> _Exercise objective_:
Print the lines of the listing below verbatim, starting at the line that contains "- LLMs can achieve" and ending at the line that contains "# Suggested Future Directions", including both of those lines.

* * * *

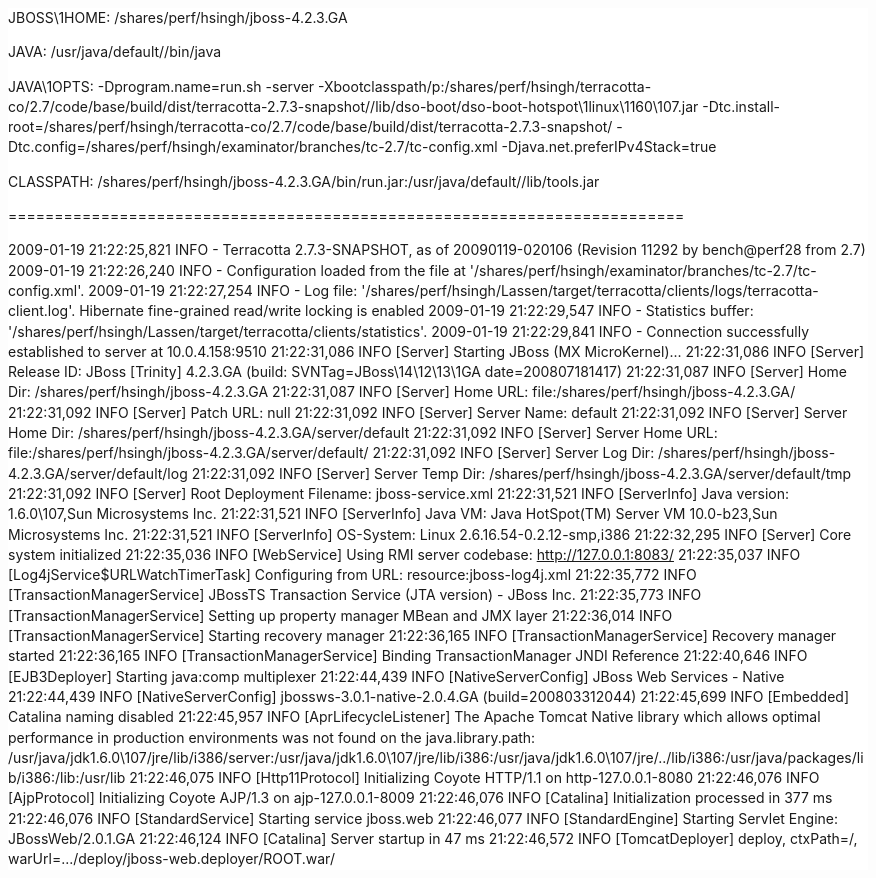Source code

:   JBOSS\1HOME: /shares/perf/hsingh/jboss-4.2.3.GA

  JAVA: /usr/java/default//bin/java

  JAVA\1OPTS: -Dprogram.name=run.sh -server -Xbootclasspath/p:/shares/perf/hsingh/terracotta-co/2.7/code/base/build/dist/terracotta-2.7.3-snapshot//lib/dso-boot/dso-boot-hotspot\1linux\1160\107.jar -Dtc.install-root=/shares/perf/hsingh/terracotta-co/2.7/code/base/build/dist/terracotta-2.7.3-snapshot/ -Dtc.config=/shares/perf/hsingh/examinator/branches/tc-2.7/tc-config.xml  -Djava.net.preferIPv4Stack=true

  CLASSPATH: /shares/perf/hsingh/jboss-4.2.3.GA/bin/run.jar:/usr/java/default//lib/tools.jar

=========================================================================

2009-01-19 21:22:25,821 INFO - Terracotta 2.7.3-SNAPSHOT, as of 20090119-020106 (Revision 11292 by bench@perf28 from 2.7)
2009-01-19 21:22:26,240 INFO - Configuration loaded from the file at '/shares/perf/hsingh/examinator/branches/tc-2.7/tc-config.xml'.
2009-01-19 21:22:27,254 INFO - Log file: '/shares/perf/hsingh/Lassen/target/terracotta/clients/logs/terracotta-client.log'.
Hibernate fine-grained read/write locking is enabled
2009-01-19 21:22:29,547 INFO - Statistics buffer: '/shares/perf/hsingh/Lassen/target/terracotta/clients/statistics'.
2009-01-19 21:22:29,841 INFO - Connection successfully established to server at 10.0.4.158:9510
21:22:31,086 INFO  [Server] Starting JBoss (MX MicroKernel)...
21:22:31,086 INFO  [Server] Release ID: JBoss [Trinity] 4.2.3.GA (build: SVNTag=JBoss\14\12\13\1GA date=200807181417)
21:22:31,087 INFO  [Server] Home Dir: /shares/perf/hsingh/jboss-4.2.3.GA
21:22:31,087 INFO  [Server] Home URL: file:/shares/perf/hsingh/jboss-4.2.3.GA/
21:22:31,092 INFO  [Server] Patch URL: null
21:22:31,092 INFO  [Server] Server Name: default
21:22:31,092 INFO  [Server] Server Home Dir: /shares/perf/hsingh/jboss-4.2.3.GA/server/default
21:22:31,092 INFO  [Server] Server Home URL: file:/shares/perf/hsingh/jboss-4.2.3.GA/server/default/
21:22:31,092 INFO  [Server] Server Log Dir: /shares/perf/hsingh/jboss-4.2.3.GA/server/default/log
21:22:31,092 INFO  [Server] Server Temp Dir: /shares/perf/hsingh/jboss-4.2.3.GA/server/default/tmp
21:22:31,092 INFO  [Server] Root Deployment Filename: jboss-service.xml
21:22:31,521 INFO  [ServerInfo] Java version: 1.6.0\107,Sun Microsystems Inc.
21:22:31,521 INFO  [ServerInfo] Java VM: Java HotSpot(TM) Server VM 10.0-b23,Sun Microsystems Inc.
21:22:31,521 INFO  [ServerInfo] OS-System: Linux 2.6.16.54-0.2.12-smp,i386
21:22:32,295 INFO  [Server] Core system initialized
21:22:35,036 INFO  [WebService] Using RMI server codebase: http://127.0.0.1:8083/
21:22:35,037 INFO  [Log4jService$URLWatchTimerTask] Configuring from URL: resource:jboss-log4j.xml
21:22:35,772 INFO  [TransactionManagerService] JBossTS Transaction Service (JTA version) - JBoss Inc.
21:22:35,773 INFO  [TransactionManagerService] Setting up property manager MBean and JMX layer
21:22:36,014 INFO  [TransactionManagerService] Starting recovery manager
21:22:36,165 INFO  [TransactionManagerService] Recovery manager started
21:22:36,165 INFO  [TransactionManagerService] Binding TransactionManager JNDI Reference
21:22:40,646 INFO  [EJB3Deployer] Starting java:comp multiplexer
21:22:44,439 INFO  [NativeServerConfig] JBoss Web Services - Native
21:22:44,439 INFO  [NativeServerConfig] jbossws-3.0.1-native-2.0.4.GA (build=200803312044)
21:22:45,699 INFO  [Embedded] Catalina naming disabled
21:22:45,957 INFO  [AprLifecycleListener] The Apache Tomcat Native library which allows optimal performance in production environments was not found on the java.library.path: /usr/java/jdk1.6.0\107/jre/lib/i386/server:/usr/java/jdk1.6.0\107/jre/lib/i386:/usr/java/jdk1.6.0\107/jre/../lib/i386:/usr/java/packages/lib/i386:/lib:/usr/lib
21:22:46,075 INFO  [Http11Protocol] Initializing Coyote HTTP/1.1 on http-127.0.0.1-8080
21:22:46,076 INFO  [AjpProtocol] Initializing Coyote AJP/1.3 on ajp-127.0.0.1-8009
21:22:46,076 INFO  [Catalina] Initialization processed in 377 ms
21:22:46,076 INFO  [StandardService] Starting service jboss.web
21:22:46,077 INFO  [StandardEngine] Starting Servlet Engine: JBossWeb/2.0.1.GA
21:22:46,124 INFO  [Catalina] Server startup in 47 ms
21:22:46,572 INFO  [TomcatDeployer] deploy, ctxPath=/, warUrl=.../deploy/jboss-web.deployer/ROOT.war/
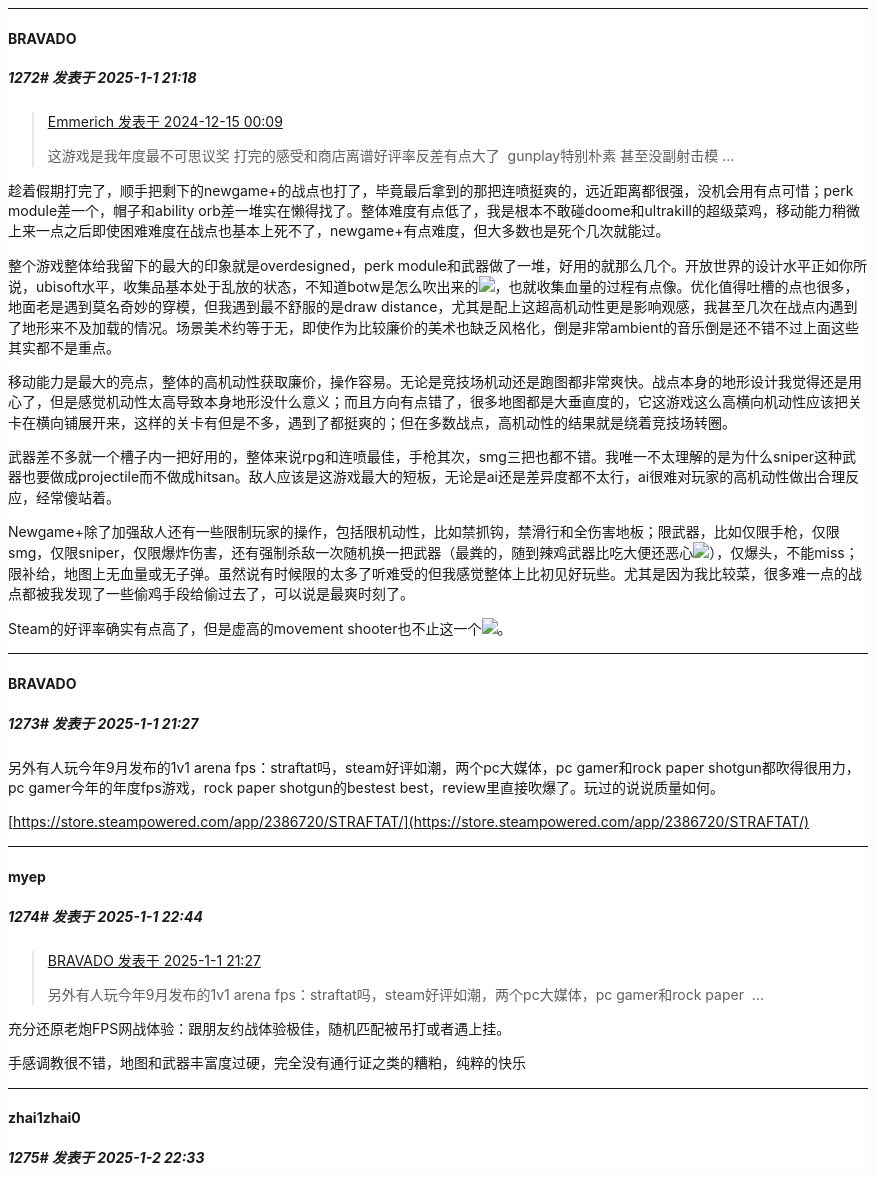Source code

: ﻿
*****

####  BRAVADO  
##### 1272#       发表于 2025-1-1 21:18

<blockquote><a href="httphttps://bbs.saraba1st.com/2b/forum.php?mod=redirect&amp;goto=findpost&amp;pid=66927882&amp;ptid=2062303" target="_blank">Emmerich 发表于 2024-12-15 00:09</a>

这游戏是我年度最不可思议奖 打完的感受和商店离谱好评率反差有点大了  gunplay特别朴素 甚至没副射击模 ...</blockquote>
趁着假期打完了，顺手把剩下的newgame+的战点也打了，毕竟最后拿到的那把连喷挺爽的，远近距离都很强，没机会用有点可惜；perk module差一个，帽子和ability orb差一堆实在懒得找了。整体难度有点低了，我是根本不敢碰doome和ultrakill的超级菜鸡，移动能力稍微上来一点之后即使困难难度在战点也基本上死不了，newgame+有点难度，但大多数也是死个几次就能过。

整个游戏整体给我留下的最大的印象就是overdesigned，perk module和武器做了一堆，好用的就那么几个。开放世界的设计水平正如你所说，ubisoft水平，收集品基本处于乱放的状态，不知道botw是怎么吹出来的<img src="https://static.saraba1st.com/image/smiley/face2017/261.png" referrerpolicy="no-referrer">，也就收集血量的过程有点像。优化值得吐槽的点也很多，地面老是遇到莫名奇妙的穿模，但我遇到最不舒服的是draw distance，尤其是配上这超高机动性更是影响观感，我甚至几次在战点内遇到了地形来不及加载的情况。场景美术约等于无，即使作为比较廉价的美术也缺乏风格化，倒是非常ambient的音乐倒是还不错不过上面这些其实都不是重点。

移动能力是最大的亮点，整体的高机动性获取廉价，操作容易。无论是竞技场机动还是跑图都非常爽快。战点本身的地形设计我觉得还是用心了，但是感觉机动性太高导致本身地形没什么意义；而且方向有点错了，很多地图都是大垂直度的，它这游戏这么高横向机动性应该把关卡在横向铺展开来，这样的关卡有但是不多，遇到了都挺爽的；但在多数战点，高机动性的结果就是绕着竞技场转圈。

武器差不多就一个槽子内一把好用的，整体来说rpg和连喷最佳，手枪其次，smg三把也都不错。我唯一不太理解的是为什么sniper这种武器也要做成projectile而不做成hitsan。敌人应该是这游戏最大的短板，无论是ai还是差异度都不太行，ai很难对玩家的高机动性做出合理反应，经常傻站着。

Newgame+除了加强敌人还有一些限制玩家的操作，包括限机动性，比如禁抓钩，禁滑行和全伤害地板；限武器，比如仅限手枪，仅限smg，仅限sniper，仅限爆炸伤害，还有强制杀敌一次随机换一把武器（最粪的，随到辣鸡武器比吃大便还恶心<img src="https://static.saraba1st.com/image/smiley/face2017/166.png" referrerpolicy="no-referrer">），仅爆头，不能miss；限补给，地图上无血量或无子弹。虽然说有时候限的太多了听难受的但我感觉整体上比初见好玩些。尤其是因为我比较菜，很多难一点的战点都被我发现了一些偷鸡手段给偷过去了，可以说是最爽时刻了。

Steam的好评率确实有点高了，但是虚高的movement shooter也不止这一个<img src="https://static.saraba1st.com/image/smiley/face2017/067.png" referrerpolicy="no-referrer">。


*****

####  BRAVADO  
##### 1273#       发表于 2025-1-1 21:27

另外有人玩今年9月发布的1v1 arena fps：straftat吗，steam好评如潮，两个pc大媒体，pc gamer和rock paper shotgun都吹得很用力，pc gamer今年的年度fps游戏，rock paper shotgun的bestest best，review里直接吹爆了。玩过的说说质量如何。

[https://store.steampowered.com/app/2386720/STRAFTAT/](https://store.steampowered.com/app/2386720/STRAFTAT/)


*****

####  myep  
##### 1274#       发表于 2025-1-1 22:44

<blockquote><a href="httphttps://bbs.saraba1st.com/2b/forum.php?mod=redirect&amp;goto=findpost&amp;pid=67081449&amp;ptid=2062303" target="_blank">BRAVADO 发表于 2025-1-1 21:27</a>

另外有人玩今年9月发布的1v1 arena fps：straftat吗，steam好评如潮，两个pc大媒体，pc gamer和rock paper  ...</blockquote>
充分还原老炮FPS网战体验：跟朋友约战体验极佳，随机匹配被吊打或者遇上挂。

手感调教很不错，地图和武器丰富度过硬，完全没有通行证之类的糟粕，纯粹的快乐


*****

####  zhai1zhai0  
##### 1275#       发表于 2025-1-2 22:33
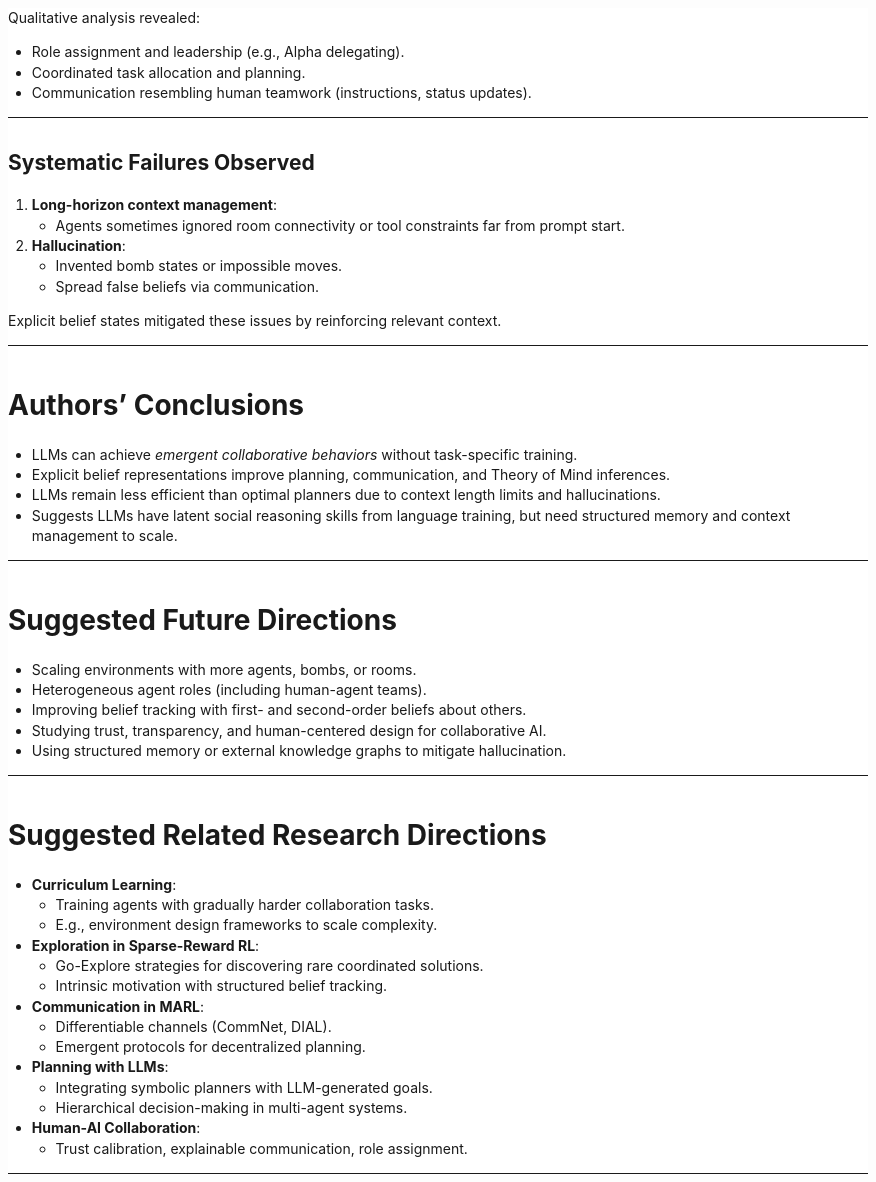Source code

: Qualitative analysis revealed:

- Role assignment and leadership (e.g., Alpha delegating).
- Coordinated task allocation and planning.
- Communication resembling human teamwork (instructions, status updates).

---

## Systematic Failures Observed

1. **Long-horizon context management**:
    - Agents sometimes ignored room connectivity or tool constraints far from prompt start.
2. **Hallucination**:
    - Invented bomb states or impossible moves.
    - Spread false beliefs via communication.

Explicit belief states mitigated these issues by reinforcing relevant context.

---

# Authors’ Conclusions

- LLMs can achieve _emergent collaborative behaviors_ without task-specific training.
- Explicit belief representations improve planning, communication, and Theory of Mind inferences.
- LLMs remain less efficient than optimal planners due to context length limits and hallucinations.
- Suggests LLMs have latent social reasoning skills from language training, but need structured memory and context management to scale.

---

# Suggested Future Directions

- Scaling environments with more agents, bombs, or rooms.
- Heterogeneous agent roles (including human-agent teams).
- Improving belief tracking with first- and second-order beliefs about others.
- Studying trust, transparency, and human-centered design for collaborative AI.
- Using structured memory or external knowledge graphs to mitigate hallucination.

---

# Suggested Related Research Directions

- **Curriculum Learning**:
    - Training agents with gradually harder collaboration tasks.
    - E.g., environment design frameworks to scale complexity.
- **Exploration in Sparse-Reward RL**:
    - Go-Explore strategies for discovering rare coordinated solutions.
    - Intrinsic motivation with structured belief tracking.
- **Communication in MARL**:
    - Differentiable channels (CommNet, DIAL).
    - Emergent protocols for decentralized planning.
- **Planning with LLMs**:
    - Integrating symbolic planners with LLM-generated goals.
    - Hierarchical decision-making in multi-agent systems.
- **Human-AI Collaboration**:
    - Trust calibration, explainable communication, role assignment.

---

* * * *

> _Your solution_:
- LLMs can achieve _emergent collaborative behaviors_ without task-specific training.
- Explicit belief representations improve planning, communication, and Theory of Mind inferences.
- LLMs remain less efficient than optimal planners due to context length limits and hallucinations.
- Suggests LLMs have latent social reasoning skills from language training, but need structured memory and context management to scale.

---

# Suggested Future Directions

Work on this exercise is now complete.